§ **Request**: Please take the records that follow and repeat exactly the lines starting with the line with "(subtractmaskfromsilk no)" and going on through the line with "(at 124.5 99.8))".

§ **Text-based design files**:

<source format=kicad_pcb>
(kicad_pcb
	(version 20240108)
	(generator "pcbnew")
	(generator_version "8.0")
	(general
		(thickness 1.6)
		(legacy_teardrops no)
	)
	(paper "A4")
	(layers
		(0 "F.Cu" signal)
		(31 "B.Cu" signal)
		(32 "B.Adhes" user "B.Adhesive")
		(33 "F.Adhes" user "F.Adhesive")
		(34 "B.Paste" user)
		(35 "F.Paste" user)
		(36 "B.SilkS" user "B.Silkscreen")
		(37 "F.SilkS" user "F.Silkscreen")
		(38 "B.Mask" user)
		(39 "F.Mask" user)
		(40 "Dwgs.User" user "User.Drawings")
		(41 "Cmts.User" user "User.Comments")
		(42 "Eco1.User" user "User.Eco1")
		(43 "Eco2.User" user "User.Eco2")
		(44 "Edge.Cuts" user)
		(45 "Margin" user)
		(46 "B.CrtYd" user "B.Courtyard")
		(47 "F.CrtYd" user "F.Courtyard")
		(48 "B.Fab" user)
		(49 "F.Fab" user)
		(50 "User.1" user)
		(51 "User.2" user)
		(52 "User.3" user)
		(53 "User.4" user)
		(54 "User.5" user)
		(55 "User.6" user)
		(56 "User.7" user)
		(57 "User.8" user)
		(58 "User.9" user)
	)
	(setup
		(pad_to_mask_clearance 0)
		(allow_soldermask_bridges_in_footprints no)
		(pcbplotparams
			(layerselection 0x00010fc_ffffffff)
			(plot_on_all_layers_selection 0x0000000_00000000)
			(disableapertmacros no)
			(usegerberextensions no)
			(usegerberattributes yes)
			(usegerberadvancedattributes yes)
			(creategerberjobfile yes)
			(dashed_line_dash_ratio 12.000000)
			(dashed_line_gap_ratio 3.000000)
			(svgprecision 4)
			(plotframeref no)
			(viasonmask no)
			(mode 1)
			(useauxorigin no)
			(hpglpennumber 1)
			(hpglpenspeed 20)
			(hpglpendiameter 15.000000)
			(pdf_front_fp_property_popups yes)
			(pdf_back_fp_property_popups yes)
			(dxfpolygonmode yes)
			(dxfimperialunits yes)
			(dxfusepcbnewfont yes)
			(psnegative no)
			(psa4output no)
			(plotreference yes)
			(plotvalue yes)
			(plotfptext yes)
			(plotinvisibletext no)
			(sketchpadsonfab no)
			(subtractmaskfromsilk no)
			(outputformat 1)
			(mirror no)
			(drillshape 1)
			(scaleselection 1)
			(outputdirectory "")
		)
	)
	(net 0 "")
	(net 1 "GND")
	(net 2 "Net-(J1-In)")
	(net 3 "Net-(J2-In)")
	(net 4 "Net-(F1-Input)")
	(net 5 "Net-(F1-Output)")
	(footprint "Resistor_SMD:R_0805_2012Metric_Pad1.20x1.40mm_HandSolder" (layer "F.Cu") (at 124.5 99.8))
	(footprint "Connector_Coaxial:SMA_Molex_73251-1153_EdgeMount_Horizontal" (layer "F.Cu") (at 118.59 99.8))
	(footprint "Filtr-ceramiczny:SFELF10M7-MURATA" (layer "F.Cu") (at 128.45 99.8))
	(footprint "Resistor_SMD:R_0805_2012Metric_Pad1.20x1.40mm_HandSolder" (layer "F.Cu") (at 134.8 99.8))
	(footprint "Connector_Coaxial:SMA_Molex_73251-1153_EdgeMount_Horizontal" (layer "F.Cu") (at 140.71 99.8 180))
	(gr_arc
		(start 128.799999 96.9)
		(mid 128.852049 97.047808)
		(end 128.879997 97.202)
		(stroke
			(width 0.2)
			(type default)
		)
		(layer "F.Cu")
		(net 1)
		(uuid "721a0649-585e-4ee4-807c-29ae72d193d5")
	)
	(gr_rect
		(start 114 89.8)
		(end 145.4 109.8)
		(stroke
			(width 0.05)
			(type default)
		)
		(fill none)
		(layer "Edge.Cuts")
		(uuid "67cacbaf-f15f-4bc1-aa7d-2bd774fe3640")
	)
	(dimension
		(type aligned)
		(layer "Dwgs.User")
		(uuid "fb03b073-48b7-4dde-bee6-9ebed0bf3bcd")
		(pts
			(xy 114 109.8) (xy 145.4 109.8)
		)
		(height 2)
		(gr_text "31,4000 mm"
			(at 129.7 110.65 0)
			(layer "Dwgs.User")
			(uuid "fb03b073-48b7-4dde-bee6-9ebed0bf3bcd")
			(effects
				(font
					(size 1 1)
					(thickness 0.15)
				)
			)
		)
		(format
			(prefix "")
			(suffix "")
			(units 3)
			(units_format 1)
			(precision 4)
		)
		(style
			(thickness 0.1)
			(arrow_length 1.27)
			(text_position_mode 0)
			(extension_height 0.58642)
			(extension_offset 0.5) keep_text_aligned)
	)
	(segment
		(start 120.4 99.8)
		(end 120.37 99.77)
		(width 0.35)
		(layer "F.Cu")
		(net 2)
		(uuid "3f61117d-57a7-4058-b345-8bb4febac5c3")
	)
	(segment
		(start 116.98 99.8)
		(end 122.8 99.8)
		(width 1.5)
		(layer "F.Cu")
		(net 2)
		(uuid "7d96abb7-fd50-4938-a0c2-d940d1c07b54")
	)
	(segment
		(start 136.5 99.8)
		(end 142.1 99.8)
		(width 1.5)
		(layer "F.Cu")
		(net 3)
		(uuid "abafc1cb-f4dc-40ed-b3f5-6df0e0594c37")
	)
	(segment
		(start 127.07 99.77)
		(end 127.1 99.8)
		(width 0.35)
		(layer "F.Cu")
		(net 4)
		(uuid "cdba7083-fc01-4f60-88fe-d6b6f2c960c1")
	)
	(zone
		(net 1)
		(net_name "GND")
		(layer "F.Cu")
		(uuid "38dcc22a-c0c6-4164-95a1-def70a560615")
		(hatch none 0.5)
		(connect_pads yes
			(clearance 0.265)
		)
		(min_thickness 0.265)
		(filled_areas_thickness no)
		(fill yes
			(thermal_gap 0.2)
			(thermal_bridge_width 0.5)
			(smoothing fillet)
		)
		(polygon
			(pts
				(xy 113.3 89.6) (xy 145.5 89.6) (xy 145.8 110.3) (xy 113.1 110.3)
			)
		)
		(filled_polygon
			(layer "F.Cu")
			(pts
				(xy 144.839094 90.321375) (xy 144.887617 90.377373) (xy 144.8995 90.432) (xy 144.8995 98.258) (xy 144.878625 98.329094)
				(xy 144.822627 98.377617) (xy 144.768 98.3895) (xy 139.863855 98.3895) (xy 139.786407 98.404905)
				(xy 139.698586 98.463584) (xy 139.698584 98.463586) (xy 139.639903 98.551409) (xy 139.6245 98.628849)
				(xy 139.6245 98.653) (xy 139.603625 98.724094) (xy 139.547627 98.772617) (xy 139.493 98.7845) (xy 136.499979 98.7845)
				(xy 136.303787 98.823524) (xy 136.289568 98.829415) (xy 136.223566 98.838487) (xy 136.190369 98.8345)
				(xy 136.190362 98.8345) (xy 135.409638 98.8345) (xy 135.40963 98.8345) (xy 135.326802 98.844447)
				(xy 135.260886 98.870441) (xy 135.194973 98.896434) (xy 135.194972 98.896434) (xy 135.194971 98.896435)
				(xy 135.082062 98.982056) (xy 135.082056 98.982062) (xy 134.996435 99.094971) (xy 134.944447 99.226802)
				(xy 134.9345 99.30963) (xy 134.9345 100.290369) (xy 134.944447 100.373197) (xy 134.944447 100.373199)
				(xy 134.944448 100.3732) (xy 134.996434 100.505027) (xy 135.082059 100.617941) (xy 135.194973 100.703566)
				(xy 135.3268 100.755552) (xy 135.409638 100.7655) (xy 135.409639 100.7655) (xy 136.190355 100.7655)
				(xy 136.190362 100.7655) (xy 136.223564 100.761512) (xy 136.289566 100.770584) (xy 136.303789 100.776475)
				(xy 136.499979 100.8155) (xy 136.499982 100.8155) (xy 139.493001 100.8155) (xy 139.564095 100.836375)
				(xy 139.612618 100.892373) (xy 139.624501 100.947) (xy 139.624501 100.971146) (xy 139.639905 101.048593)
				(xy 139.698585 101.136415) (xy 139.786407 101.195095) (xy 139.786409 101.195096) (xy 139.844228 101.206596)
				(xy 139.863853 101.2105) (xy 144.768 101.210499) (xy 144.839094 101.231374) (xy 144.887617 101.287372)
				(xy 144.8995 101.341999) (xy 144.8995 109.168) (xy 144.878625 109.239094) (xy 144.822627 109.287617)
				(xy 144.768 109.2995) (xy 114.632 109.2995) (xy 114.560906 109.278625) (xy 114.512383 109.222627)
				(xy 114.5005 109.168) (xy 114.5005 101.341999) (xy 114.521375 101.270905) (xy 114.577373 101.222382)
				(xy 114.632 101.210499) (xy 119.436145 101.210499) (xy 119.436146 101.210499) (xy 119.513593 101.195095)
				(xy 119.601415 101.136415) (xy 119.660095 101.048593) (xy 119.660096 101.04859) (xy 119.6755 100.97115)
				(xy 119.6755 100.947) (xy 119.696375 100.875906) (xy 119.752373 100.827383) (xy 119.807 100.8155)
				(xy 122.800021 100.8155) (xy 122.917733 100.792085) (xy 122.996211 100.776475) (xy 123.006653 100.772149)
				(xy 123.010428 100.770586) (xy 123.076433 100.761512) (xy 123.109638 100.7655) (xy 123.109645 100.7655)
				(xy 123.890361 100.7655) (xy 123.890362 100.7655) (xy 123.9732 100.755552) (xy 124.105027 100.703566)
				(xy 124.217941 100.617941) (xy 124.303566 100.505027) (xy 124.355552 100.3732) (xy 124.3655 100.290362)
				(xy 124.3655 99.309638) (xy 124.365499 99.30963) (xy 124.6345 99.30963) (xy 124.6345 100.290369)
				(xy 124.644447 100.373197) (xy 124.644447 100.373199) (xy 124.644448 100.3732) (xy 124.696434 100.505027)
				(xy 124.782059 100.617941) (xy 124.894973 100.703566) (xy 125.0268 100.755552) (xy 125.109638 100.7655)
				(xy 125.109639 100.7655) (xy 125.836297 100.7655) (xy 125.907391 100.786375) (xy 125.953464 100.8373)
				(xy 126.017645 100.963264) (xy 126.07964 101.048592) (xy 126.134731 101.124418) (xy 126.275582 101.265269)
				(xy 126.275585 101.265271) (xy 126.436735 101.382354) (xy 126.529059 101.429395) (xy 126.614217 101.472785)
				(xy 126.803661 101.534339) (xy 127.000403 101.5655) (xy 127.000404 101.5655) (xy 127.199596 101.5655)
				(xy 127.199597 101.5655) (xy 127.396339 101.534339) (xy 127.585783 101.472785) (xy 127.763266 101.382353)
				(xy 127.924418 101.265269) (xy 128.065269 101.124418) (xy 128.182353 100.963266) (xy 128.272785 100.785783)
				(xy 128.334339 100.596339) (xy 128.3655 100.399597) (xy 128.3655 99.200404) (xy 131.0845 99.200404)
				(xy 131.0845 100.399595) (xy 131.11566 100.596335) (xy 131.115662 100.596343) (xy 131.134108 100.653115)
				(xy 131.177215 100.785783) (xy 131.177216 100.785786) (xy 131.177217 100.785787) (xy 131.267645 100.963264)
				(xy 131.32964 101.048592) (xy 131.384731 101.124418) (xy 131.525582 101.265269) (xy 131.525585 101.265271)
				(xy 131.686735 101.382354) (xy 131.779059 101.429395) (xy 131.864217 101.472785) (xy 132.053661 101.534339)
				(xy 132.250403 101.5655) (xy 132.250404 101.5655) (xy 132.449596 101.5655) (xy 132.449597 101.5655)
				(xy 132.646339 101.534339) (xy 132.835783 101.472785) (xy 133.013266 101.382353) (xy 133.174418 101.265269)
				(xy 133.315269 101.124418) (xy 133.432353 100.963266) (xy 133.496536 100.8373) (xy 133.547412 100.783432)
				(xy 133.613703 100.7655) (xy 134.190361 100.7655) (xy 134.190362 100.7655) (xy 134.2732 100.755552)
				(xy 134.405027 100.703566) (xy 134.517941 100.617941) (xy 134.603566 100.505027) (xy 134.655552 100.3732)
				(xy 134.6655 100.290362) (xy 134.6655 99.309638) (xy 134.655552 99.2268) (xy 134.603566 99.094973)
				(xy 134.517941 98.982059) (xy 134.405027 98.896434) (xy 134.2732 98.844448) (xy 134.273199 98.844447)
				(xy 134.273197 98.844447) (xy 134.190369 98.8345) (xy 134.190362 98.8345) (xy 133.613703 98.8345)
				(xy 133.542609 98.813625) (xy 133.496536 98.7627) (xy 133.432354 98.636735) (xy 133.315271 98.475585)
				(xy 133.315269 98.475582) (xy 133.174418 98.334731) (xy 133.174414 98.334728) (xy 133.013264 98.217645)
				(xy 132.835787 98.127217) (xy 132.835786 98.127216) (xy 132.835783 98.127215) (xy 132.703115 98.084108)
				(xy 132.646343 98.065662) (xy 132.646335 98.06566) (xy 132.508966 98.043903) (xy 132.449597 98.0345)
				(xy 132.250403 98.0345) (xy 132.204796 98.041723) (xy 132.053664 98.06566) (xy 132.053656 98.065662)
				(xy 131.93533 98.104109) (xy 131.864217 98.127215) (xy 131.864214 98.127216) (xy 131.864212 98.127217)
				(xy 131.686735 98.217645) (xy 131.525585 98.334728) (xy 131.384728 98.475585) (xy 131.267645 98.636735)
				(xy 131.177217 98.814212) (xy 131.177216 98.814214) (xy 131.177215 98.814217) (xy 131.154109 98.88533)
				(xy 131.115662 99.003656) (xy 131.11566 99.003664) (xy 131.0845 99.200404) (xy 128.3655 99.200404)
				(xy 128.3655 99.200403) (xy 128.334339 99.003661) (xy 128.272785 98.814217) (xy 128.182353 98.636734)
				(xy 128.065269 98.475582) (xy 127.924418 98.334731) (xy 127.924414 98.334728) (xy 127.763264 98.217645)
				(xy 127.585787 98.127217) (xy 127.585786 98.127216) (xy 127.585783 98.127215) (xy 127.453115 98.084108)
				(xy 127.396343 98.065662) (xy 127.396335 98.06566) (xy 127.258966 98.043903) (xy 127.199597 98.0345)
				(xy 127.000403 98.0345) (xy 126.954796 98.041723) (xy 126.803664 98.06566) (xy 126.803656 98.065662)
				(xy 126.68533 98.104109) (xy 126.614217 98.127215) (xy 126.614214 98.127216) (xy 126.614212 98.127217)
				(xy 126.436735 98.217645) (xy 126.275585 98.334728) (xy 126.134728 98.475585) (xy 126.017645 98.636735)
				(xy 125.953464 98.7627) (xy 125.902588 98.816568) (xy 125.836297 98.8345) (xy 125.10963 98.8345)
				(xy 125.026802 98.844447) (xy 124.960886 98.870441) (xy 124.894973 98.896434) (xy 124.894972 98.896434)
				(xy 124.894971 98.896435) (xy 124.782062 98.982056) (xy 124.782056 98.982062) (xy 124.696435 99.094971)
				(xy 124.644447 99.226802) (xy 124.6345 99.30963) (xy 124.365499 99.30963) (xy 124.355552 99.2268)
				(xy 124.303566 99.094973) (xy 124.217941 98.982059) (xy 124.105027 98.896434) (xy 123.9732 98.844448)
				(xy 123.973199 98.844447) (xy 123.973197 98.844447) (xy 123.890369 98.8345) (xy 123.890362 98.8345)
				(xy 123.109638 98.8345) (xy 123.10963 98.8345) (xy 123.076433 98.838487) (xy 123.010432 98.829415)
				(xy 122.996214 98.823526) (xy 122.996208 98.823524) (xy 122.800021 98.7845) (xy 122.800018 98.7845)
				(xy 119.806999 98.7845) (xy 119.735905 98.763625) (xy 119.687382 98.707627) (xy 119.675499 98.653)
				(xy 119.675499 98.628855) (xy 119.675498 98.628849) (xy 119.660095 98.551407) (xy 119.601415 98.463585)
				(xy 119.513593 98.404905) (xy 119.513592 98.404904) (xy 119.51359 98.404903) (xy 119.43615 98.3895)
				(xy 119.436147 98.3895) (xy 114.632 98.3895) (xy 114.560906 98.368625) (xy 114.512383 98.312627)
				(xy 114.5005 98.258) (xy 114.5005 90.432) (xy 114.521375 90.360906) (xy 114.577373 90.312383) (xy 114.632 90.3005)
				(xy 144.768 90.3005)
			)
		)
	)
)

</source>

§ **Solution**:
			(subtractmaskfromsilk no)
			(outputformat 1)
			(mirror no)
			(drillshape 1)
			(scaleselection 1)
			(outputdirectory "")
		)
	)
	(net 0 "")
	(net 1 "GND")
	(net 2 "Net-(J1-In)")
	(net 3 "Net-(J2-In)")
	(net 4 "Net-(F1-Input)")
	(net 5 "Net-(F1-Output)")
	(footprint "Resistor_SMD:R_0805_2012Metric_Pad1.20x1.40mm_HandSolder" (layer "F.Cu") (at 124.5 99.8))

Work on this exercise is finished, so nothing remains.